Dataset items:
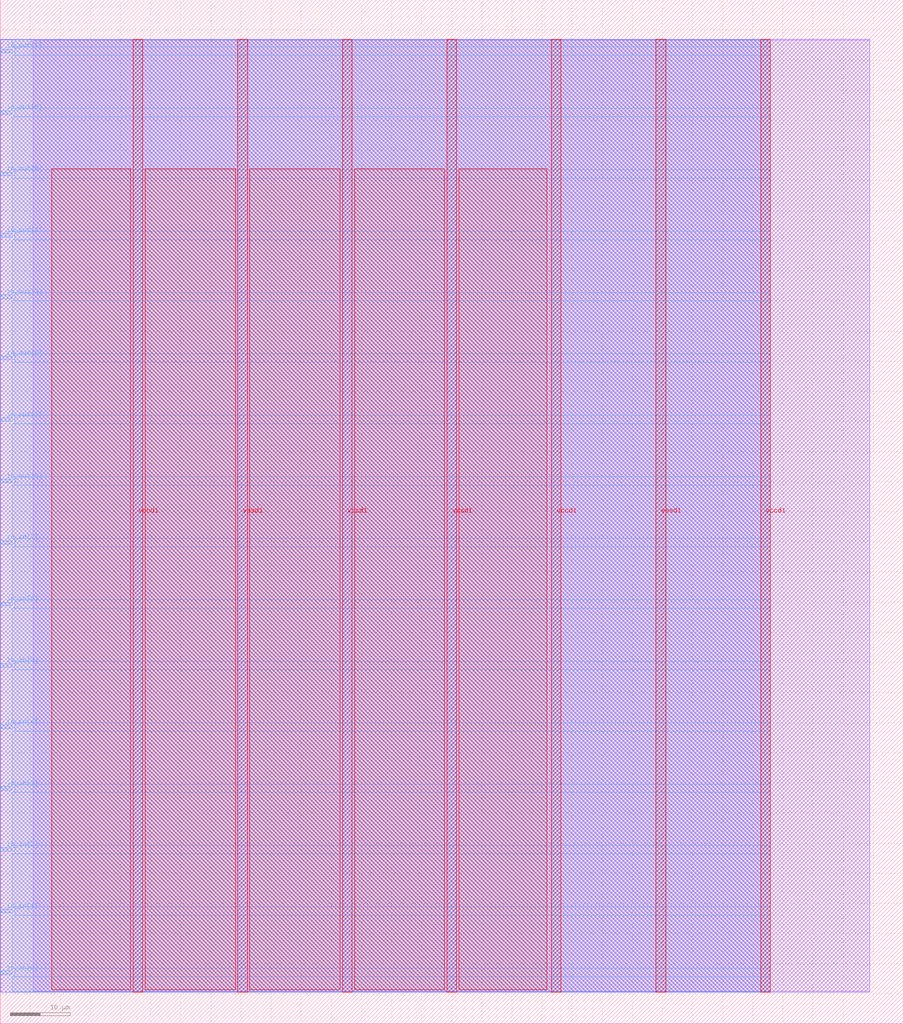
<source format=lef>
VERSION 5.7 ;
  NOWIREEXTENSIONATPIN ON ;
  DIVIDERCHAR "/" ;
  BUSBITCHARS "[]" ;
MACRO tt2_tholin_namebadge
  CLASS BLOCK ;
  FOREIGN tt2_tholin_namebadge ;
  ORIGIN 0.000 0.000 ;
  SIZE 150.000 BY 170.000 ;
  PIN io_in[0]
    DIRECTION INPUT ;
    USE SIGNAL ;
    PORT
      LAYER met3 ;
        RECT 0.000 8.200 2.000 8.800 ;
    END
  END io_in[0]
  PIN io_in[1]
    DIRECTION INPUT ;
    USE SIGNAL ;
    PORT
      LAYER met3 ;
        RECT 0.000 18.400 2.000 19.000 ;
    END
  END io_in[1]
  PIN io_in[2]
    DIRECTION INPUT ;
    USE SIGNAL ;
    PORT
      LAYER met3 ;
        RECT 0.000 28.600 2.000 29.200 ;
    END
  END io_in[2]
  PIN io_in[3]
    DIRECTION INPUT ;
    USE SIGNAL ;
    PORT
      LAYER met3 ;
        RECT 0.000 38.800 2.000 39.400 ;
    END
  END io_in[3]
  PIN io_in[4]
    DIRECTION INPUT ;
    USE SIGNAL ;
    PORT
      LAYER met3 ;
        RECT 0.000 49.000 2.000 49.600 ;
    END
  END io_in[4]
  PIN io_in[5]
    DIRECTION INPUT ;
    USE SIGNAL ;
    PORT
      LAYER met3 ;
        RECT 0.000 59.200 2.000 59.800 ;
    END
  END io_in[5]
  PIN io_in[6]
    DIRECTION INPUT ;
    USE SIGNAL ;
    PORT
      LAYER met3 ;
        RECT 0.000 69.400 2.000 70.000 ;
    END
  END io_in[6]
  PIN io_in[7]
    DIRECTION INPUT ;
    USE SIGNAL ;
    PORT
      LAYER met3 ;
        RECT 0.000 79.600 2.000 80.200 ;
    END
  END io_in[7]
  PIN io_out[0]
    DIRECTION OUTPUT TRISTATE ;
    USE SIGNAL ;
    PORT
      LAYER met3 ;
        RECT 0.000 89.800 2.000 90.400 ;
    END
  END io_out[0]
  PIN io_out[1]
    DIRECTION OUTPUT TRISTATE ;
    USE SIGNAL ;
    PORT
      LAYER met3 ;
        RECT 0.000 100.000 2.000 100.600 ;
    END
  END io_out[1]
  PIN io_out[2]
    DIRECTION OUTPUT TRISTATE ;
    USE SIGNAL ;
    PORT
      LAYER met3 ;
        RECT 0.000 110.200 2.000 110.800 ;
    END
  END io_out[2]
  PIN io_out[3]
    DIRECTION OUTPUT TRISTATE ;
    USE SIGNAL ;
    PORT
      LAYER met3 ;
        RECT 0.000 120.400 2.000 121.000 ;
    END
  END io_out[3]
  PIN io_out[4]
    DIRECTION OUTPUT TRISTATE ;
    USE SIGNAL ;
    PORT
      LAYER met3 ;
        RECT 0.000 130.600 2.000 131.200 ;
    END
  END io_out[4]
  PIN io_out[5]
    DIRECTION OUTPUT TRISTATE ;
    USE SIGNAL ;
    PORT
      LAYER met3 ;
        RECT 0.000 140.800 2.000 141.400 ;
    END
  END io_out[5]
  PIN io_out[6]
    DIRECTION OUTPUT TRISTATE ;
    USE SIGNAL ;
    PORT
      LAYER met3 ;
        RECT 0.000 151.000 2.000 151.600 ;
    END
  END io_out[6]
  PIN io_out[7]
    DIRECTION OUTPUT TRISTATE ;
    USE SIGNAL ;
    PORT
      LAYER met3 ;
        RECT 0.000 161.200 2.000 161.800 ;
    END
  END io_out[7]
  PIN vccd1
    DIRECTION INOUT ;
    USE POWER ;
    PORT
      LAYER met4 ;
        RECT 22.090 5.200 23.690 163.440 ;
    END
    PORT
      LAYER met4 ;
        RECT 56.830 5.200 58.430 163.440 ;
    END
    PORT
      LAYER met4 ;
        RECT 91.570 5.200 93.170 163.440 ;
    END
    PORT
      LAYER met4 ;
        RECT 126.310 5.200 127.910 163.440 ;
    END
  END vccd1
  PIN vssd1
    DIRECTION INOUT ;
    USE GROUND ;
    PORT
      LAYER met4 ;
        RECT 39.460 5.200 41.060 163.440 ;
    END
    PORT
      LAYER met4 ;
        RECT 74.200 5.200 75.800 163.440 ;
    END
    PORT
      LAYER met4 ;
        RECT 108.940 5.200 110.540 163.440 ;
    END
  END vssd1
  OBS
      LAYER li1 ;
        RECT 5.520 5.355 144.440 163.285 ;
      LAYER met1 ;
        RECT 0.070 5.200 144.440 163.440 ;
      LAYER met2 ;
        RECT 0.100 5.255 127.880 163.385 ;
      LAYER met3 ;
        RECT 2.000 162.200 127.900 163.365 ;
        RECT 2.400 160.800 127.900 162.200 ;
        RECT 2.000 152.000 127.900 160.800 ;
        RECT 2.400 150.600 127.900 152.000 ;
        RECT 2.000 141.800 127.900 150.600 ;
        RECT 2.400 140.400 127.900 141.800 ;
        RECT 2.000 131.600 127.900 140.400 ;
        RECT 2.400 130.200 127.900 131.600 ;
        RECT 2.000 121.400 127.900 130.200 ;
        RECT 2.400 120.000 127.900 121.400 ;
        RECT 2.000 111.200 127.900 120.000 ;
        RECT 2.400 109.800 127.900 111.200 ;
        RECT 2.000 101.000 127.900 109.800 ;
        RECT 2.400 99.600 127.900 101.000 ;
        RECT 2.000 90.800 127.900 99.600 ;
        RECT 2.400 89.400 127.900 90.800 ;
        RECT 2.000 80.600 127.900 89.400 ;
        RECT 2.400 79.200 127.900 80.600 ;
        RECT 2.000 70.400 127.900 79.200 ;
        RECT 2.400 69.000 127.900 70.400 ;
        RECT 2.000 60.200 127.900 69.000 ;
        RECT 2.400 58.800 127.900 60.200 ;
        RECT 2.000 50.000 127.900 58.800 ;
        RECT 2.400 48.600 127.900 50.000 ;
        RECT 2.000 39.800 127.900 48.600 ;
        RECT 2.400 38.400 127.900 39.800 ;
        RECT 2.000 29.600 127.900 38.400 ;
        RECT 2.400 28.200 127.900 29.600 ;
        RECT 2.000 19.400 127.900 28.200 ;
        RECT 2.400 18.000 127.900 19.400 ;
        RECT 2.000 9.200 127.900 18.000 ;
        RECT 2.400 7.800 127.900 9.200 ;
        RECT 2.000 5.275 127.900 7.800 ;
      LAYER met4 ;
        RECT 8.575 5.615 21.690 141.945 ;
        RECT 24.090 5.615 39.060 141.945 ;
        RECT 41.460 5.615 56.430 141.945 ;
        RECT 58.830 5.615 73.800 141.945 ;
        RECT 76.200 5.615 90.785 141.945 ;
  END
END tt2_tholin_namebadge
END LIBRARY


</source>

* * *

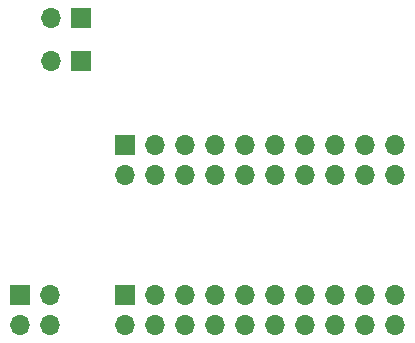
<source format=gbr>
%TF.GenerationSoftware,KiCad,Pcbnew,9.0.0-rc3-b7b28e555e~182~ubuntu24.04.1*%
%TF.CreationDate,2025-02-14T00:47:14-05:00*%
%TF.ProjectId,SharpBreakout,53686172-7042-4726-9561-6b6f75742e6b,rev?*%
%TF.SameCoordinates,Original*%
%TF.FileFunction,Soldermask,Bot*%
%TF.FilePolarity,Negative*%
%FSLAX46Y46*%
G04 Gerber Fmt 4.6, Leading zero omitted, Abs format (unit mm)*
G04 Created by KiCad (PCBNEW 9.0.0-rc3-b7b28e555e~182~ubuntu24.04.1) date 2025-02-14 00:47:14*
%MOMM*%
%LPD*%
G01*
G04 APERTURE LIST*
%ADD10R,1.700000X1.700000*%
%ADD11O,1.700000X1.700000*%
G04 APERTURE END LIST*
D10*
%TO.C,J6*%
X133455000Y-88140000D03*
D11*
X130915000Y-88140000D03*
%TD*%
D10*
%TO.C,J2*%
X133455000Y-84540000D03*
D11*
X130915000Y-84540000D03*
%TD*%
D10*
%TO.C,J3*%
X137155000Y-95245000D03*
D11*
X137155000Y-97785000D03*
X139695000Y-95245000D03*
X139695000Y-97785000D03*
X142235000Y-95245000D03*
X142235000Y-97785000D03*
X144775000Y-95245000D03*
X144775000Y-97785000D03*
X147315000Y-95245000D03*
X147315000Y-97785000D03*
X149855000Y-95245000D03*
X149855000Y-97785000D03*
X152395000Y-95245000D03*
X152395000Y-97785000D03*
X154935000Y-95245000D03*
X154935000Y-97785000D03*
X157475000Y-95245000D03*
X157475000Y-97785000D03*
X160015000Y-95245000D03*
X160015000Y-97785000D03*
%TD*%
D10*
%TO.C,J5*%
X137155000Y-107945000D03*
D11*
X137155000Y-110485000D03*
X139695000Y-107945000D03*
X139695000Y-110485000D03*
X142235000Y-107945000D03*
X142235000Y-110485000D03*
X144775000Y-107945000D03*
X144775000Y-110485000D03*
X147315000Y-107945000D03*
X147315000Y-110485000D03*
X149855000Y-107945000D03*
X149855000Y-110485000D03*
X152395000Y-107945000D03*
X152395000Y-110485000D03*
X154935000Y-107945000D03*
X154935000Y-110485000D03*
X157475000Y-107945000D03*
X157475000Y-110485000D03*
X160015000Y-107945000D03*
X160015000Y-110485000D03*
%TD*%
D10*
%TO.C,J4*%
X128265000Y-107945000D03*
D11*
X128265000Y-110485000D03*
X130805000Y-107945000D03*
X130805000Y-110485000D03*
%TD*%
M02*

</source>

EXERCISE DETAILS:
Check every line of the records, and copy the ones that hold the word "KiCad".

TASK SOLUTION:
%TF.GenerationSoftware,KiCad,Pcbnew,9.0.0-rc3-b7b28e555e~182~ubuntu24.04.1*%
G04 Created by KiCad (PCBNEW 9.0.0-rc3-b7b28e555e~182~ubuntu24.04.1) date 2025-02-14 00:47:14*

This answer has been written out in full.